**Try it:**
Locate every line in the records below that holds the word "activa" and return each one.
• • •
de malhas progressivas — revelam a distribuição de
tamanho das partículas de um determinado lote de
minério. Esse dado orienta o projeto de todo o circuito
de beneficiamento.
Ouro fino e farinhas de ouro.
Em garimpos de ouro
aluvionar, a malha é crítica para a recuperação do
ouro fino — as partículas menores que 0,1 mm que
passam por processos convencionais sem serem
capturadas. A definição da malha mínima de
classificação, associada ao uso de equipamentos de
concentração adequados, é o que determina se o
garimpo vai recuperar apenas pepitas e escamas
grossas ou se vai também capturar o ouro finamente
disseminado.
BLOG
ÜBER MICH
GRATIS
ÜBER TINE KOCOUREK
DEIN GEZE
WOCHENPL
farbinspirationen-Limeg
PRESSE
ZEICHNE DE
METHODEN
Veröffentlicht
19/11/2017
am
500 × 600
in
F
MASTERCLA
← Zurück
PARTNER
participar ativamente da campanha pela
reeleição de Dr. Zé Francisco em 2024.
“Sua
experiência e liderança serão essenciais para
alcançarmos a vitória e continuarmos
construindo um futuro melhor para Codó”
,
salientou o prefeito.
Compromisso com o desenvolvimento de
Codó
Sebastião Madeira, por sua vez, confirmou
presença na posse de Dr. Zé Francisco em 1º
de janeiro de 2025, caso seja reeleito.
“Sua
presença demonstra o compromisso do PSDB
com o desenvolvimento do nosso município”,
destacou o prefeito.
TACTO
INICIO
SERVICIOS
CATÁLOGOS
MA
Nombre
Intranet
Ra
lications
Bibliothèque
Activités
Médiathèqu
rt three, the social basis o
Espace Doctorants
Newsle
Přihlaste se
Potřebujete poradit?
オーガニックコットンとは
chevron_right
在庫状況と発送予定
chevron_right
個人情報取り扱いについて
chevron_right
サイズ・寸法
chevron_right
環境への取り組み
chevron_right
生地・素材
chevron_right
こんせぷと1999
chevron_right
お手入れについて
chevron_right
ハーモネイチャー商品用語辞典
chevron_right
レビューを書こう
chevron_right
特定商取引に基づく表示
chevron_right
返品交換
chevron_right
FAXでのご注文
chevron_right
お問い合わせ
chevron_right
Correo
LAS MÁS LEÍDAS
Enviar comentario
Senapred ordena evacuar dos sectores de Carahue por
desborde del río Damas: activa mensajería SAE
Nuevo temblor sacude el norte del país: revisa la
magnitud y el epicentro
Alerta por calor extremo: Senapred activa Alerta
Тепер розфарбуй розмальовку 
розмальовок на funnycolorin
• • •
**Written answer:**
desborde del río Damas: activa mensajería SAE
Alerta por calor extremo: Senapred activa Alerta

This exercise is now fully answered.